Francisco Carlos Araújo Albuquerque:
A experiência cearense já é vista e estudada há algum tempo, desde os anos 1990. No caso específico, a agenda gerencial e pedagógica adotada se guia na experiência de Sobral e de programas governamentais da educação no estado desde 2007, como o caso do Programa de Alfabetização na Idade Certa (Paic), que tem metodologia semelhante. O diferencial dessas experiências talvez se encontre numa prática que trouxe resultados, pois seu receituário era relativamente conhecido.
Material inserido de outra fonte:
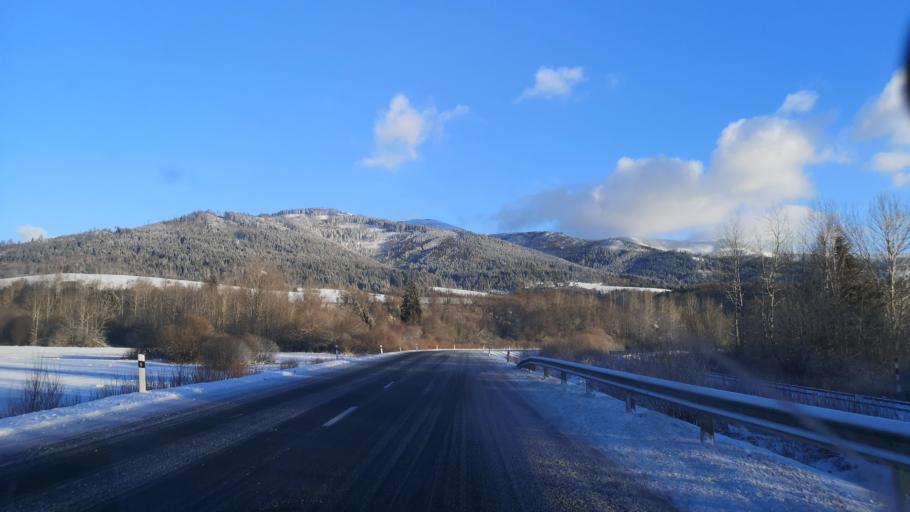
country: SK
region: Banskobystricky
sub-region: Okres Banska Bystrica
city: Brezno
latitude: 48.8495
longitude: 19.8229
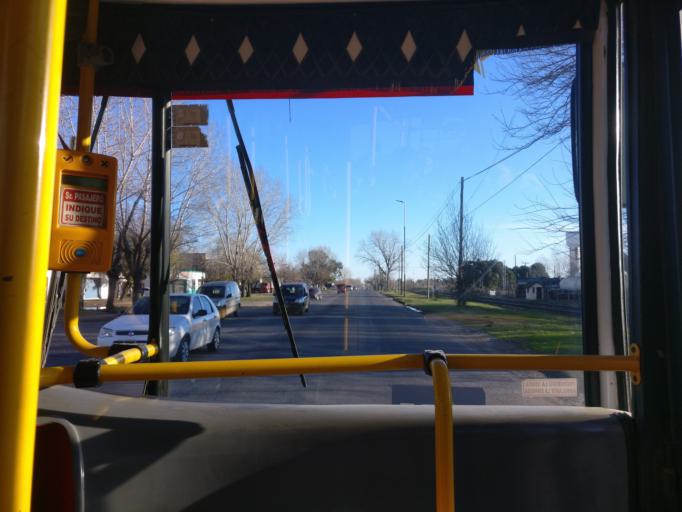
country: AR
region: Buenos Aires
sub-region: Partido de Ezeiza
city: Ezeiza
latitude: -34.9015
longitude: -58.5830
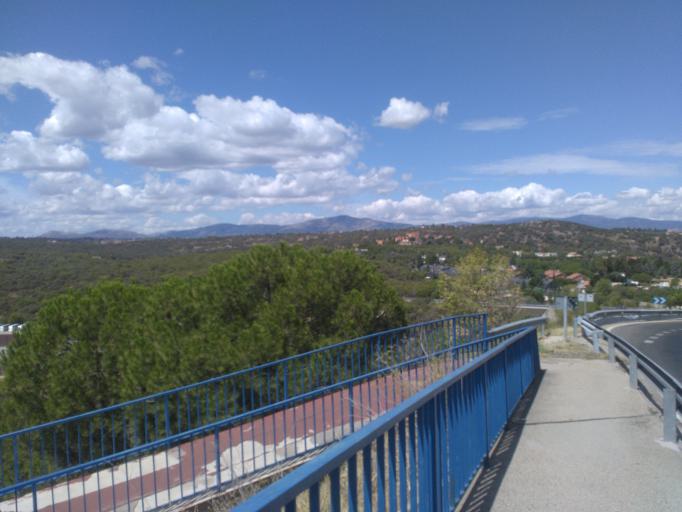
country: ES
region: Madrid
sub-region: Provincia de Madrid
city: Torrelodones
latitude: 40.5814
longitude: -3.9623
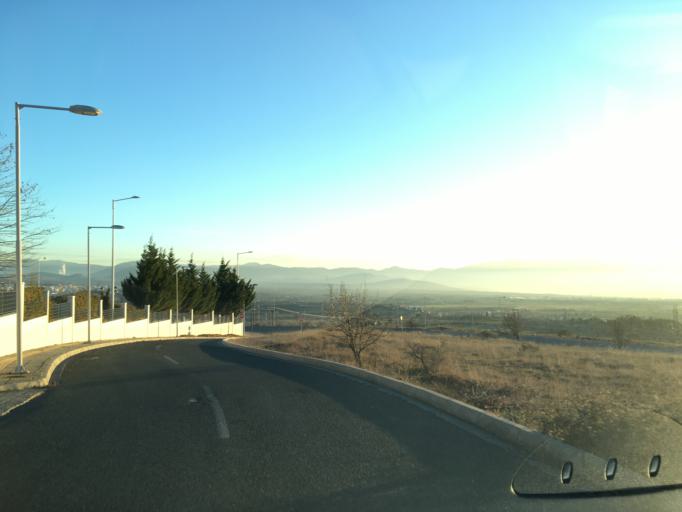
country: GR
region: West Macedonia
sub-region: Nomos Kozanis
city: Kozani
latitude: 40.2709
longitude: 21.7568
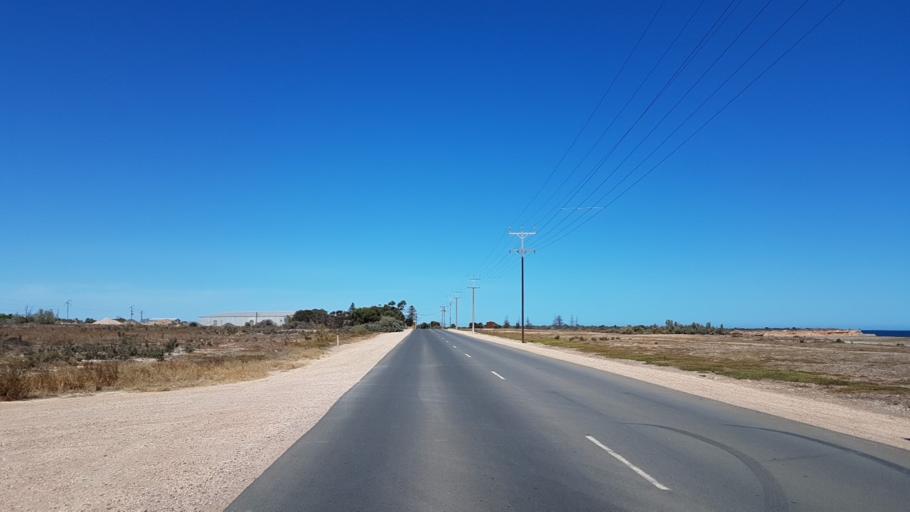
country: AU
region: South Australia
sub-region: Copper Coast
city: Wallaroo
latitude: -33.9333
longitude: 137.6111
Vale dizer que, apesar dos resultados, ele não é um consenso na escola e nos meios acadêmicos, apresentando reparos em relação à autonomia do professor, as formas de gestão e um possível exagero na intensidade de utilização da avaliação. A experiência desses municípios – e o caso de Sobral é paradigmático – em termos gerais, mostra a concreta possibilidade de se atacar os problemas históricos e graves da educação brasileira: analfabetismo e baixa escolarização.
João Batista Araújo e Oliveira:
O que vemos no Ceará é diferente do que vemos em Sobral, e os dois fatos são relevantes. O que vemos no Ceará é o êxito de uma política estadual de incentivo aos municípios. Essa política iniciada em torno do tema da alfabetização inclui vários elementos, tais como instrumentos pedagógicos e incentivos. Não é possível identificar quais elementos foram mais importantes, mas o Ceará é o único estado brasileiro que conseguiu implementar uma política de melhoria da qualidade das séries iniciais que produziu resultados importantes de maneira consistente. O caso de Sobral é diferente – o que temos aí é o impacto de uma política local sobre toda a rede de ensino. O que chama atenção em Sobral não é apenas a boa nota das escolas, é o fato de que todas as escolas são boas. Ou seja, é o único caso, no país, em que todas as escolas públicas no município funcionam dentro de elevados padrões de ensino. O fato importante é entender como políticas públicas foram capazes de afetar o funcionamento das escolas. Nesse aspecto o Brasil tem muito a aprender com Ceará e Sobral.